Rainbow chard is one of the most beautiful items in the garden.  While beats were bred for their roots, chard was bred for its greens from a common ancestor–evident in the sugary sweetness it carries.  I have trouble eating it raw–as I do beats–the high sugar content makes my throat itchy, but I love both cooked.  Gently steam or saute just until wilted.  Add a light vinaigrette and walnuts with a little parmesan for a tasty side salad.  Can also be added to your famous flash fried collards stir fry.

For those who thought they’d overcome the radish hurtle only to find another waiting in box two, try making this simple delicious appetizer:

Place thinly sliced radish circles on lightly toasted and buttered slices of  french baguette. Sprinkle on some finely chopped parsley, and scatter a little salt on top (if your feeling fancy use the coveted fleur de sel).
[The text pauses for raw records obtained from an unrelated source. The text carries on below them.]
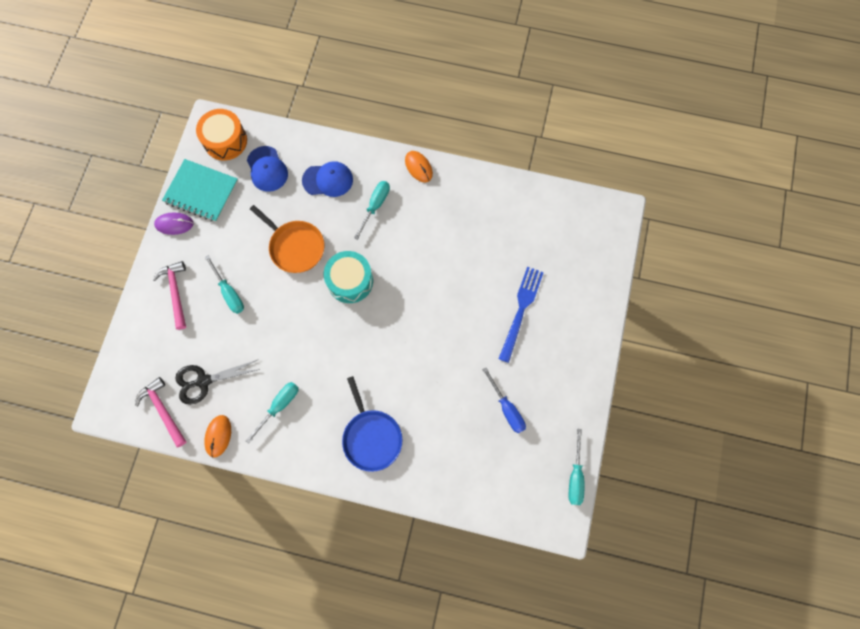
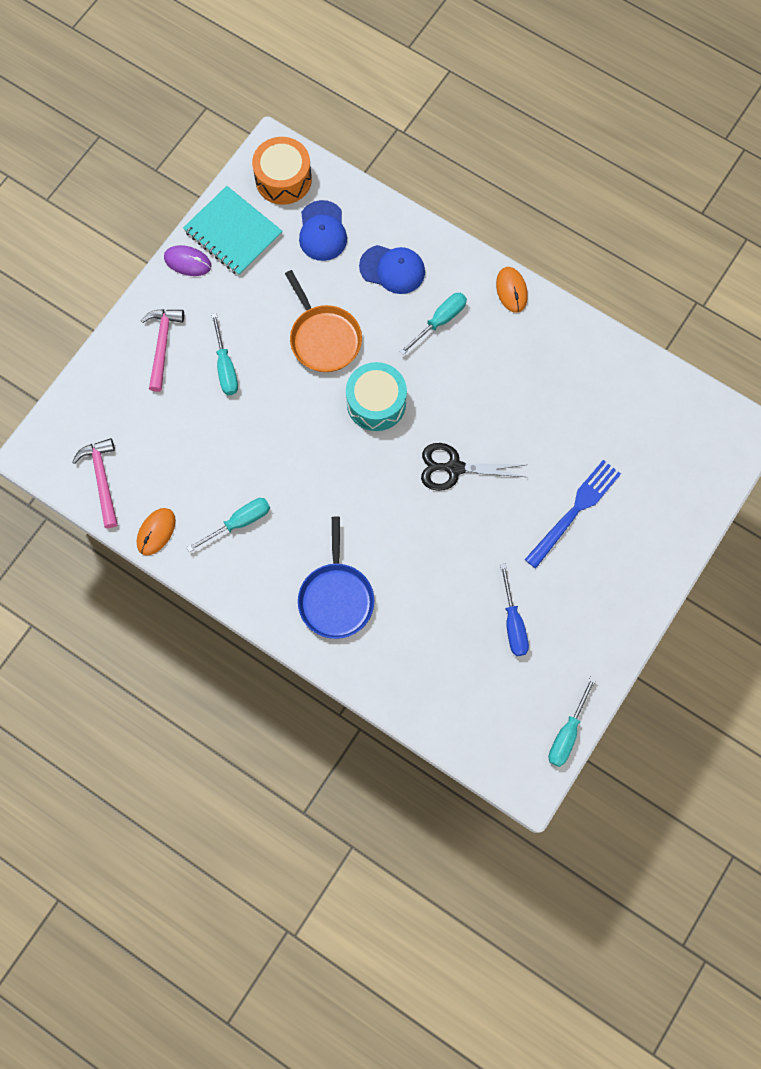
camera: 20 degrees right, 0 degrees up
(203, 381) = (160, 462): black scissors -> black scissors (454, 468)

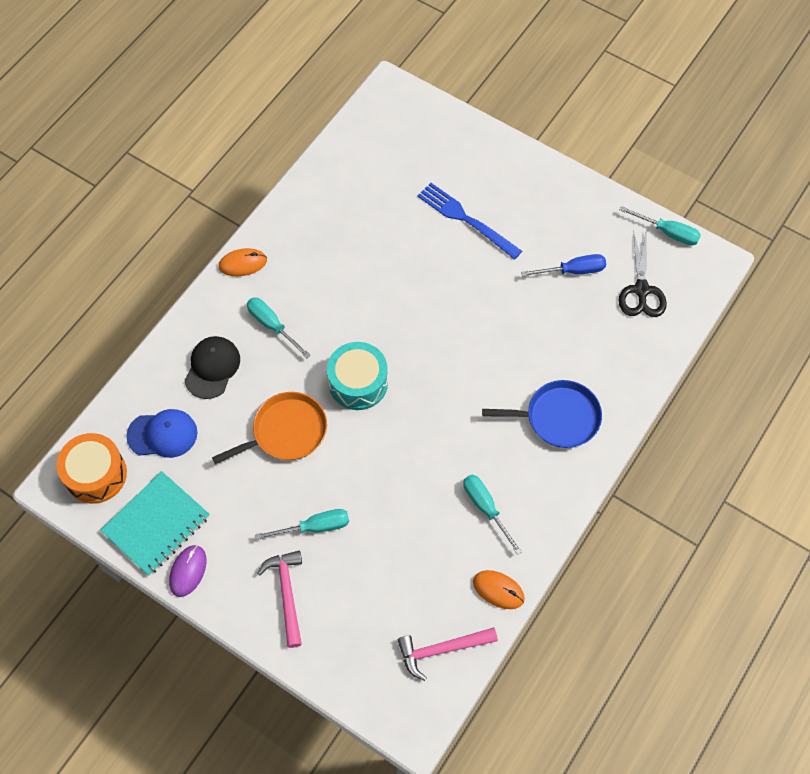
camera: 90 degrees left, 10 degrees down
(162, 345) = (287, 594): pink hammer -> pink hammer turned 75 degrees clockwise
(392, 269) = (212, 368): blue cap -> black cap
(454, 468) = (426, 315): black scissors -> black scissors (641, 290)

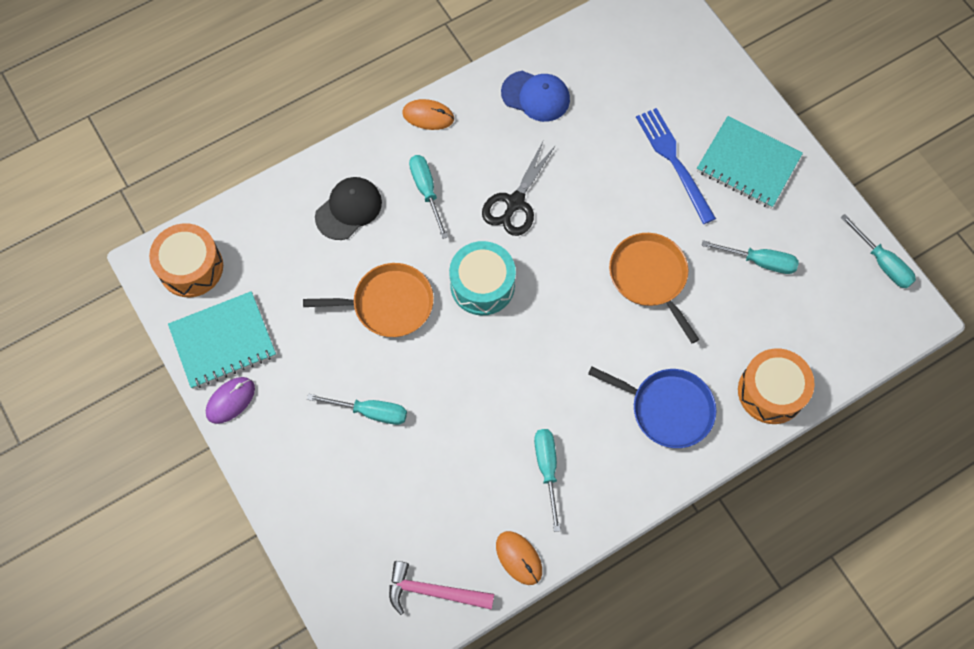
camera: 25 degrees right, 5 degrees up
(162, 434) = (271, 255): blue cap -> blue cap (536, 96)
(287, 594) = (312, 466): pink hammer -> none
(492, 319) = (650, 277): none -> orange pan
(526, 198) = (748, 164): none -> turquoise notebook
(573, 271) = (759, 261): blue screwdriver -> turquoise screwdriver
(632, 369) = (771, 391): none -> orange drum
(641, 290) = (822, 312): black scissors -> black scissors (515, 203)

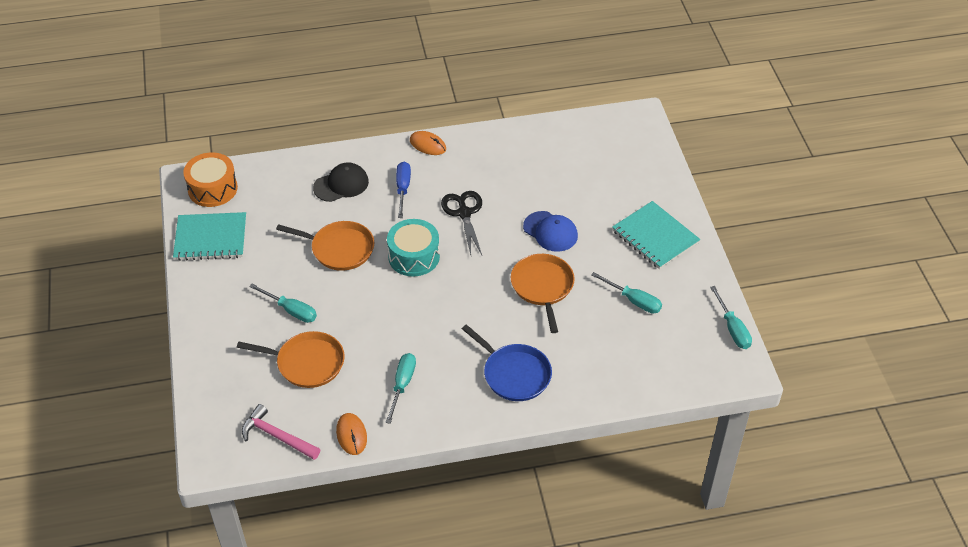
camera: 20 degrees right, 20 degrees down
(230, 400) = (196, 275): purple mouse -> none
(422, 479) = (307, 363): none -> orange pan
(426, 191) = (403, 189): turquoise screwdriver -> blue screwdriver
(515, 203) = (464, 213): black scissors -> black scissors turned 120 degrees clockwise
(536, 96) = (513, 153): blue cap -> blue cap (550, 231)
(674, 161) = (598, 220): blue fork -> none
(771, 391) = (601, 387): orange drum -> none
Squash Blossoms are an edible flower and the life cycle stage before the squash fruit (yours are either winter squash or zucchinis).  They carry a mild flavor and have a delicate texture.  A beautiful garnish to any dish, especially on top of a salad, they can be eaten whole or chopped up and sprinkled into a dish for color. The only time I’ve had them cooked was in a shallow pan steamed/poached in a 1/2 inch deep broth along side eggs and light veggies then served on toast for a lovely breakfast.